Optimization Techniques for Correlated Subqueries in Database Query Optimization

Optimization Techniques for Correlated Subqueries in Database Query Optimization

1. Knowledge Point Description
A correlated subquery is a query where the execution of the subquery depends on each row of data from the outer query. Unlike ordinary subqueries, a correlated subquery needs to be executed once for every row of the outer query. This "nested loop" execution pattern often leads to poor performance. Optimizing correlated subqueries is a crucial topic in database query optimization.

2. Problem Demonstration
Let's first look at a typical example of a correlated subquery:

SELECT e1.employee_name, e1.salary
FROM employees e1
WHERE e1.salary > (
    SELECT AVG(e2.salary)
    FROM employees e2
    WHERE e2.department_id = e1.department_id  -- Correlation condition
);

This query aims to find employees whose salary is higher than the average salary of their respective departments.

3. Execution Process Analysis

  1. Original Execution Method (Poor performance):

    • Iterate through each row e1 of the outer employees table.
    • For each row e1, execute the subquery: calculate the average salary of e1's department.
    • Compare e1's salary with this average.
    • This N+1 query pattern performs extremely poorly with large datasets.
  2. Performance Bottlenecks:

    • The subquery is executed N times (N being the number of employees).
    • Each subquery execution requires a full table scan or index lookup.
    • A large amount of context switching and repeated calculations.

4. Detailed Optimization Techniques

Technique 1: Rewrite Using a Derived Table

SELECT e.employee_name, e.salary
FROM employees e
INNER JOIN (
    SELECT department_id, AVG(salary) as avg_salary
    FROM employees
    GROUP BY department_id
) dept_avg ON e.department_id = dept_avg.department_id
WHERE e.salary > dept_avg.avg_salary;

Optimization Principle:

  • Transform the correlated subquery into a non-correlated subquery.
  • Calculate the average salary for all departments first (executed only once).
  • Use a JOIN operation for correlation, avoiding N subquery executions.

Execution Steps:

  1. First, execute the derived table query: calculate the average salary per department.
  2. Materialize the result as a temporary table dept_avg.
  3. Execute the main query: JOIN the employees table with the dept_avg table.
  4. Apply the filter condition.

Technique 2: Using Window Functions (Modern Database Support)

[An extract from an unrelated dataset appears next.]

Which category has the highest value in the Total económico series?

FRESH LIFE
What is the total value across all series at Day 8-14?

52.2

SELECT employee_name, salary
FROM (
    SELECT employee_name, salary, department_id,
           AVG(salary) OVER (PARTITION BY department_id) as dept_avg_salary
    FROM employees
) emp_with_avg
WHERE salary > dept_avg_salary;

Optimization Principle:

  • Use a window function to calculate the department average salary for all rows in one pass.
  • Avoid multiple queries and JOIN operations.
  • Often more efficient than the derived table approach.

Technique 3: Using CTE (Common Table Expression)

WITH dept_salaries AS (
    SELECT department_id, AVG(salary) as avg_salary
    FROM employees
    GROUP BY department_id
)
SELECT e.employee_name, e.salary
FROM employees e
INNER JOIN dept_salaries ds ON e.department_id = ds.department_id
WHERE e.salary > ds.avg_salary;

5. Optimization Effectiveness Comparison

Factors for Performance Improvement:

  1. Reduced Query Count: Decreased from O(N) times to O(1) time.
  2. Avoided Repeated Calculations: Each department's average salary is calculated only once.
  3. Better Execution Plan: The optimizer can choose more efficient JOIN algorithms.
  4. Index Utilization: The derived table approach can better leverage indexes.

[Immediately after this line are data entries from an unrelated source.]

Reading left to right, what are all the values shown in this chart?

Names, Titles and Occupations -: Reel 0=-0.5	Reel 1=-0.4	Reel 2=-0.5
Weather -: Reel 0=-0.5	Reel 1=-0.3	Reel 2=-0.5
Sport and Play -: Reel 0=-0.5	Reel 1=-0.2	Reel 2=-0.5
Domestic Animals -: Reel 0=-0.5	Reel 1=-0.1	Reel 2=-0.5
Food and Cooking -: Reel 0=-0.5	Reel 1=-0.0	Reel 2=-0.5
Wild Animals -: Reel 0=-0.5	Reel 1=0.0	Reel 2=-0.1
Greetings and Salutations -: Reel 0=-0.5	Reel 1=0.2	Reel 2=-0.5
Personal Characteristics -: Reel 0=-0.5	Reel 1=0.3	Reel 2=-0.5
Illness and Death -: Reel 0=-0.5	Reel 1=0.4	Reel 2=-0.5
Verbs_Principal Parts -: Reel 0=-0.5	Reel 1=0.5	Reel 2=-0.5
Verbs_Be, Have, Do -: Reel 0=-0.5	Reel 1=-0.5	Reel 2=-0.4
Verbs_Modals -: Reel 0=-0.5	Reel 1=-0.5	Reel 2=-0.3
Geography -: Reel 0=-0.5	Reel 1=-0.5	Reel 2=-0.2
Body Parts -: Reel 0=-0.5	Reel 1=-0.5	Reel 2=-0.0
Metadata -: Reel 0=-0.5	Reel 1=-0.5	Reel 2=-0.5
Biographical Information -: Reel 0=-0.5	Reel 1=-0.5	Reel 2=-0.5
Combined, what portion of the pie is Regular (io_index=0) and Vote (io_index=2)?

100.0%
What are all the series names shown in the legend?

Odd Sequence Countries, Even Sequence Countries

Execution Plan Differences:

  • Original method: Nested Loop × Filter.
  • Optimized method: Hash Join / Hash Aggregate or Window Function.

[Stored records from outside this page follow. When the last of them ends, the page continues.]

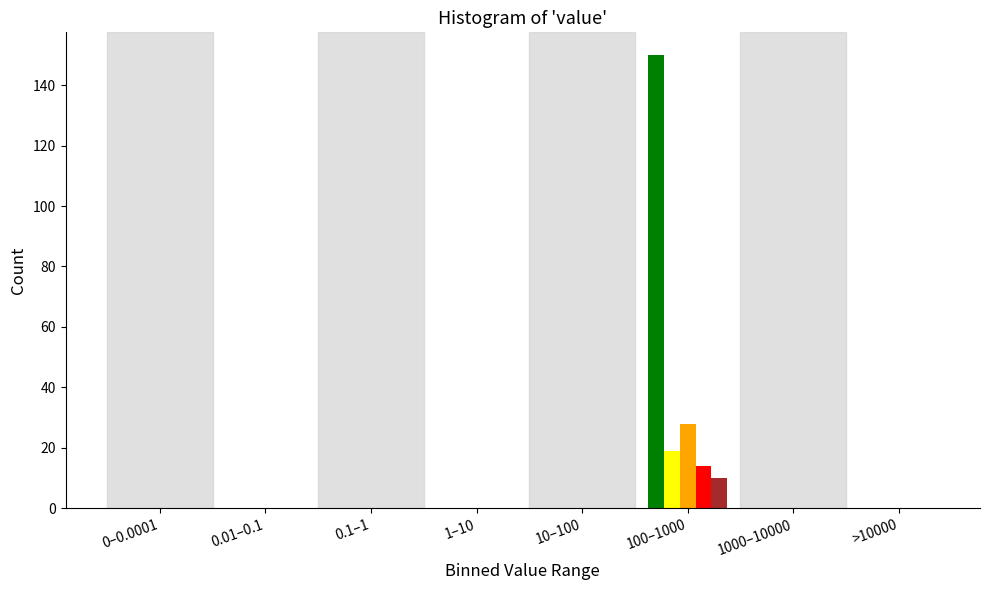

At which category is the sum across all series the highest?

100–1000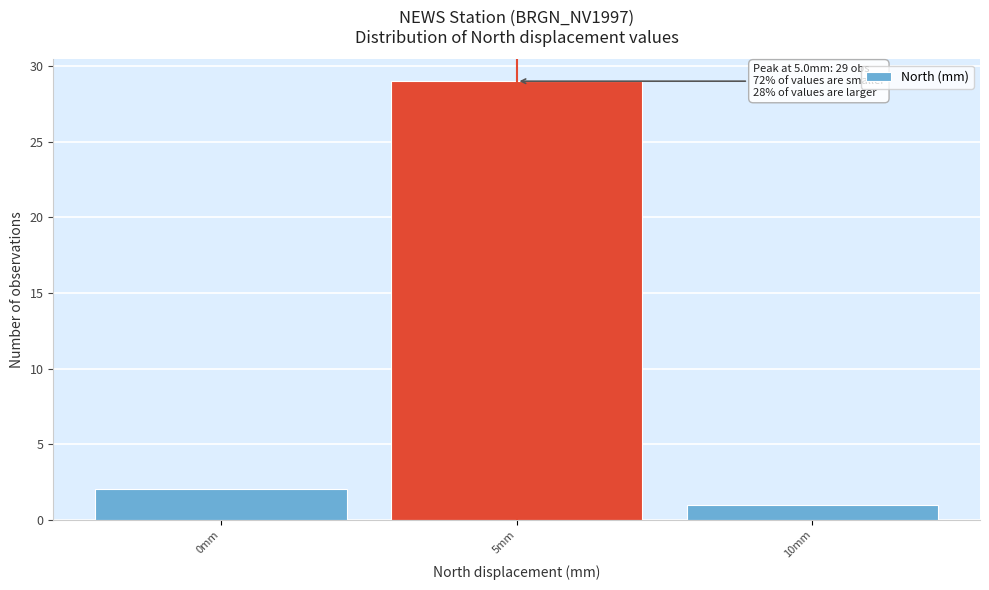

Which range on the x-axis has the tallest bar?

2.5 to 7.5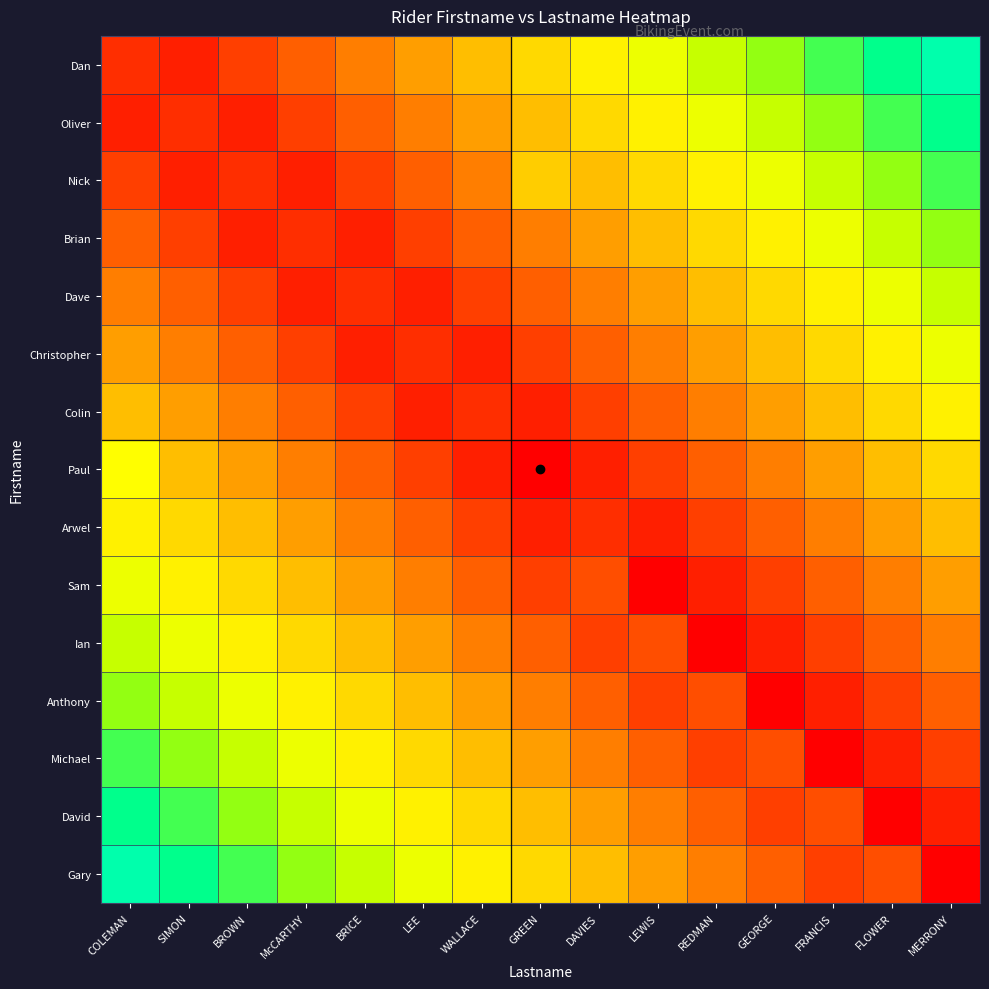

Reading left to right, transcribe all the data shown in this chart.

Dan: COLEMAN=0.1	SIMON=0.1	BROWN=0.1	McCARTHY=0.2	BRICE=0.3	LEE=0.3	WALLACE=0.4	GREEN=0.5	DAVIES=0.5	LEWIS=0.6	REDMAN=0.7	GEORGE=0.7	FRANCIS=0.8	FLOWER=0.9	MERRONY=0.9
Oliver: COLEMAN=0.1	SIMON=0.1	BROWN=0.1	McCARTHY=0.1	BRICE=0.2	LEE=0.3	WALLACE=0.3	GREEN=0.4	DAVIES=0.5	LEWIS=0.5	REDMAN=0.6	GEORGE=0.7	FRANCIS=0.7	FLOWER=0.8	MERRONY=0.9
Nick: COLEMAN=0.1	SIMON=0.1	BROWN=0.1	McCARTHY=0.1	BRICE=0.1	LEE=0.2	WALLACE=0.3	GREEN=0.4	DAVIES=0.4	LEWIS=0.5	REDMAN=0.5	GEORGE=0.6	FRANCIS=0.7	FLOWER=0.7	MERRONY=0.8
Brian: COLEMAN=0.2	SIMON=0.1	BROWN=0.1	McCARTHY=0.1	BRICE=0.1	LEE=0.1	WALLACE=0.2	GREEN=0.3	DAVIES=0.3	LEWIS=0.4	REDMAN=0.5	GEORGE=0.5	FRANCIS=0.6	FLOWER=0.7	MERRONY=0.7
Dave: COLEMAN=0.3	SIMON=0.2	BROWN=0.1	McCARTHY=0.1	BRICE=0.1	LEE=0.1	WALLACE=0.1	GREEN=0.2	DAVIES=0.3	LEWIS=0.3	REDMAN=0.4	GEORGE=0.5	FRANCIS=0.5	FLOWER=0.6	MERRONY=0.7
Christopher: COLEMAN=0.3	SIMON=0.3	BROWN=0.2	McCARTHY=0.1	BRICE=0.1	LEE=0.1	WALLACE=0.1	GREEN=0.1	DAVIES=0.2	LEWIS=0.3	REDMAN=0.3	GEORGE=0.4	FRANCIS=0.5	FLOWER=0.5	MERRONY=0.6
Colin: COLEMAN=0.4	SIMON=0.3	BROWN=0.3	McCARTHY=0.2	BRICE=0.1	LEE=0.1	WALLACE=0.1	GREEN=0.1	DAVIES=0.1	LEWIS=0.2	REDMAN=0.3	GEORGE=0.3	FRANCIS=0.4	FLOWER=0.5	MERRONY=0.5
Paul: COLEMAN=0.6	SIMON=0.4	BROWN=0.3	McCARTHY=0.3	BRICE=0.2	LEE=0.1	WALLACE=0.1	GREEN=0.0	DAVIES=0.1	LEWIS=0.1	REDMAN=0.2	GEORGE=0.3	FRANCIS=0.3	FLOWER=0.4	MERRONY=0.5
Arwel: COLEMAN=0.5	SIMON=0.5	BROWN=0.4	McCARTHY=0.3	BRICE=0.3	LEE=0.2	WALLACE=0.1	GREEN=0.1	DAVIES=0.1	LEWIS=0.1	REDMAN=0.1	GEORGE=0.2	FRANCIS=0.3	FLOWER=0.3	MERRONY=0.4
Sam: COLEMAN=0.6	SIMON=0.5	BROWN=0.5	McCARTHY=0.4	BRICE=0.3	LEE=0.3	WALLACE=0.2	GREEN=0.1	DAVIES=0.2	LEWIS=0.0	REDMAN=0.1	GEORGE=0.1	FRANCIS=0.2	FLOWER=0.3	MERRONY=0.3
Ian: COLEMAN=0.7	SIMON=0.6	BROWN=0.5	McCARTHY=0.5	BRICE=0.4	LEE=0.3	WALLACE=0.3	GREEN=0.2	DAVIES=0.1	LEWIS=0.2	REDMAN=0.0	GEORGE=0.1	FRANCIS=0.1	FLOWER=0.2	MERRONY=0.3
Anthony: COLEMAN=0.7	SIMON=0.7	BROWN=0.6	McCARTHY=0.5	BRICE=0.5	LEE=0.4	WALLACE=0.3	GREEN=0.3	DAVIES=0.2	LEWIS=0.1	REDMAN=0.2	GEORGE=0.0	FRANCIS=0.1	FLOWER=0.1	MERRONY=0.2
Michael: COLEMAN=0.8	SIMON=0.7	BROWN=0.7	McCARTHY=0.6	BRICE=0.5	LEE=0.5	WALLACE=0.4	GREEN=0.3	DAVIES=0.3	LEWIS=0.2	REDMAN=0.1	GEORGE=0.2	FRANCIS=0.0	FLOWER=0.1	MERRONY=0.1
David: COLEMAN=0.9	SIMON=0.8	BROWN=0.7	McCARTHY=0.7	BRICE=0.6	LEE=0.5	WALLACE=0.5	GREEN=0.4	DAVIES=0.3	LEWIS=0.3	REDMAN=0.2	GEORGE=0.1	FRANCIS=0.2	FLOWER=0.0	MERRONY=0.1
Gary: COLEMAN=0.9	SIMON=0.9	BROWN=0.8	McCARTHY=0.7	BRICE=0.7	LEE=0.6	WALLACE=0.5	GREEN=0.5	DAVIES=0.4	LEWIS=0.3	REDMAN=0.3	GEORGE=0.2	FRANCIS=0.1	FLOWER=0.2	MERRONY=0.0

6. Applicable Scenarios and Limitations

Recommended scenarios for optimization:

  • When the outer query result set is large.
  • When the subquery itself is complex.
  • For report queries that need to process large amounts of data.

Points to Note:

  1. Ensure that the GROUP BY fields have appropriate indexes.
  2. Derived tables may create temporary tables; be mindful of memory usage.
  3. Window functions require database version support.
  4. The effectiveness of different optimization techniques may vary under different data distributions.

7. Practical Recommendations

  1. Try the window function approach first (if the database supports it).
  2. Use CTEs for complex subqueries to improve readability.
  3. Use EXPLAIN to analyze execution plans and choose the optimal solution.
  4. Create appropriate indexes on correlation conditions.

These optimization techniques can improve the performance of correlated subqueries by several orders of magnitude, with particularly significant effects in big data scenarios.